Just say no to CNN, FOX and MSNBC

My daughter. That word causes so many conflicting emotions in me. Pride, love, longing to see her. Even when I disagree violently with something she says, which is fairly often, I admire her for having her own ideas and passions and being so amazing and independent. She is smart and funny, insightful and brave. She is fun to be with, likes to read and many of the same shows and films that I do. She also has a strong relationship to a religion, and to God. It may not be MY relationship or MY religion, but I am grateful she has him and a religion in her life. I miss her terribly. I am looking forward to seeing her.
There has been stress lately in getting the paperwork together for the marriage license. She needed a form signed by me. I sent it. She went to the courthouse, and then she discovered she also needed a certified copy of her birth certificate. There were complications. I have a copy, she doesn’t. Both she and her fiance need to appear at the courthouse together to get the license… he lives in Tampa and she is in Orlando. The wedding is on the 14th and there is a three day waiting period. So now we all have to scramble. It’s exasperating. I contacted my ex-husband and he is taking care of things on that end and I will send the copy of the birth certificate tomorrow. They’ll go to Tampa on Monday morning and get it there.
Still, besides getting to see her, I’ll also at least get to eat dinner somewhere at Disney and see one of my best friends who lives in Orlando. It’s been about 2 years since I saw her. We worked together at Universal when I first started working online.
I’ve seen several movies lately. I watched I am Legend last night. I never got to the theater when it came out but I love Will Smith. I understand some of the criticism about it, specifically the zombies. It made me imagine how good Will Smith would be as the lead character in a film version of “The Road” by Cormac McCarthy. That’s what the film vaguely reminded me of. I also watched Enchanted again just for fun. It makes me happy. I saw Blood Diamond last night. Leonardo DiCaprio’s character was quite believable. My uncle, who is from a South African country sounds very much like the character in the film. My uncle is an incredible man. He is an old fashioned gentleman. He stands when a lady enters the room or gets up from the table. He opens doors and makes you feel very respected.
I’ve already had so much fun this summer indulging in film, television and most of all BOOKS. Yesterday I started an especially good one. I’ve been waiting for it for a month. I requested it at the library back in July. It’s the new David Sedaris collection called “When You Are Engulfed In Flames“. I’ve read about 1/3 of it, though I confess I am trying to ration myself, and I’ve already laughed out loud a few times.
Hopkins came on tonight and was excellent as usual. Maybe I can do a unit of Clinical Pastoral Education as a hospital chaplain if I get into Seminary. I find the stories of illness, death and dying full of grace as well as grief.
I also was a little bored and was flipping channels so I checked out a show called Supernatural. It’s about what it sounds like, demons. It’s not as good as Charmed, which I miss. Maybe not the last season which wasn’t as good. I didn’t like that Billy character.
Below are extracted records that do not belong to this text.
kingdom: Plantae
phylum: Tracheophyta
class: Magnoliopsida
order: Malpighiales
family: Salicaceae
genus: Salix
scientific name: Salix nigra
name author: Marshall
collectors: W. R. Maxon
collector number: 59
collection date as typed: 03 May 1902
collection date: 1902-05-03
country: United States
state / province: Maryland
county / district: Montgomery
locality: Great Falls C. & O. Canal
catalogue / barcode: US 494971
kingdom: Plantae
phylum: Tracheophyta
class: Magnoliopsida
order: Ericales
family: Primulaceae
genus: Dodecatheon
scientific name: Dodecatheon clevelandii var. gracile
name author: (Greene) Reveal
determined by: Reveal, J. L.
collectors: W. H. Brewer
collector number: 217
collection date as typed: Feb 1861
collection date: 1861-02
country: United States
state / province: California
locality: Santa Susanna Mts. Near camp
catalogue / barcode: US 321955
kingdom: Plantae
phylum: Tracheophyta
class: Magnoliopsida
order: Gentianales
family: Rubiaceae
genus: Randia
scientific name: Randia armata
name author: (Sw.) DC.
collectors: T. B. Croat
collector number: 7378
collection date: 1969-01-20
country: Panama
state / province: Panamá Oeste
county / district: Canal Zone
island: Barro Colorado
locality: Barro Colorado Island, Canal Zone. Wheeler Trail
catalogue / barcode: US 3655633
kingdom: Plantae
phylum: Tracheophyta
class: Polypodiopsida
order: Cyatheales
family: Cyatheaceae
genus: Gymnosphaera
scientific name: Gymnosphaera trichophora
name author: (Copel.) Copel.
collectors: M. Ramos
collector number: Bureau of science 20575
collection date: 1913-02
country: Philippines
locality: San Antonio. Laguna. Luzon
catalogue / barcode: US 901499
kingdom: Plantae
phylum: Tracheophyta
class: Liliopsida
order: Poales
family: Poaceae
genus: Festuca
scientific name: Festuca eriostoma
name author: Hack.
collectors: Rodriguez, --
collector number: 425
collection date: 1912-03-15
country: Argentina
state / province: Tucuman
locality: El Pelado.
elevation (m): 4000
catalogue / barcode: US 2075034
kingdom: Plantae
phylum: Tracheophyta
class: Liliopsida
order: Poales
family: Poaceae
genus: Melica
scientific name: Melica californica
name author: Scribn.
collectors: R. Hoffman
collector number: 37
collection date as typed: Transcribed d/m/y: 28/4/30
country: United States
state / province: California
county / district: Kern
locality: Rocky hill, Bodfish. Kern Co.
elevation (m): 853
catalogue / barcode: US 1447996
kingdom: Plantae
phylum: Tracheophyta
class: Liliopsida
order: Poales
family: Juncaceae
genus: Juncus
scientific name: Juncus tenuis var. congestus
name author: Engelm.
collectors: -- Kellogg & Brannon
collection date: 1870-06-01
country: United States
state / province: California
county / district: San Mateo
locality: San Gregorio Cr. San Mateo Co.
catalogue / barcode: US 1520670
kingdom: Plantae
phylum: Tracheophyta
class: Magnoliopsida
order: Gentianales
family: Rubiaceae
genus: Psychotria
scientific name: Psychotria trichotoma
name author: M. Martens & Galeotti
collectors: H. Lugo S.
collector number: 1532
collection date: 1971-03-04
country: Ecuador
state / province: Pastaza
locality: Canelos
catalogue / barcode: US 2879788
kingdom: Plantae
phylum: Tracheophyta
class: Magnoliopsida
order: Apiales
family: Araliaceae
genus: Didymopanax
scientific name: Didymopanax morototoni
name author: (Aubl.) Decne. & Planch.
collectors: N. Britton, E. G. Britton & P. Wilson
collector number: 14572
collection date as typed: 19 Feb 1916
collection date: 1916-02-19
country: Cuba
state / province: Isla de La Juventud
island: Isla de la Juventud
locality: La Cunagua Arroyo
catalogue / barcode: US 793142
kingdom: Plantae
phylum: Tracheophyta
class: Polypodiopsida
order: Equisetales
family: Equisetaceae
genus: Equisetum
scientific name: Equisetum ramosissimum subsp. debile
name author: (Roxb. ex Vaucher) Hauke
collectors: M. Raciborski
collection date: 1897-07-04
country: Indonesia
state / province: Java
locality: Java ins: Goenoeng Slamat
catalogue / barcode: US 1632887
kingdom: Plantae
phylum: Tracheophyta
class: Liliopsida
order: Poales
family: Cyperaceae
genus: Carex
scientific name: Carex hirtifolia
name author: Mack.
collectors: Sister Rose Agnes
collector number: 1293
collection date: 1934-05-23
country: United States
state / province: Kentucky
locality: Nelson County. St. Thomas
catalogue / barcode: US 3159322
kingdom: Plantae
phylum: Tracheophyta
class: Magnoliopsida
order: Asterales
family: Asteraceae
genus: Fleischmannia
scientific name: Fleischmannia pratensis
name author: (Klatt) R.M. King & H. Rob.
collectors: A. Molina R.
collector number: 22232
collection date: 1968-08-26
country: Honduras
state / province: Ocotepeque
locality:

My ability to watch cable news has dwindled down to practically nothing. Here’s why: There’s only so much news and too much time. It’s also apparent that the talking heads have no more knowledge or information than the bagger at the local grocery store and twice the prejudice…in fact they are almost certainly on someone’s payroll. Sure it’s fun when the guy or gal on the payroll of someone I support talks, but then I catch myself and feel disgusted. Now I just read the BBC, CBC and listen to Worldservice.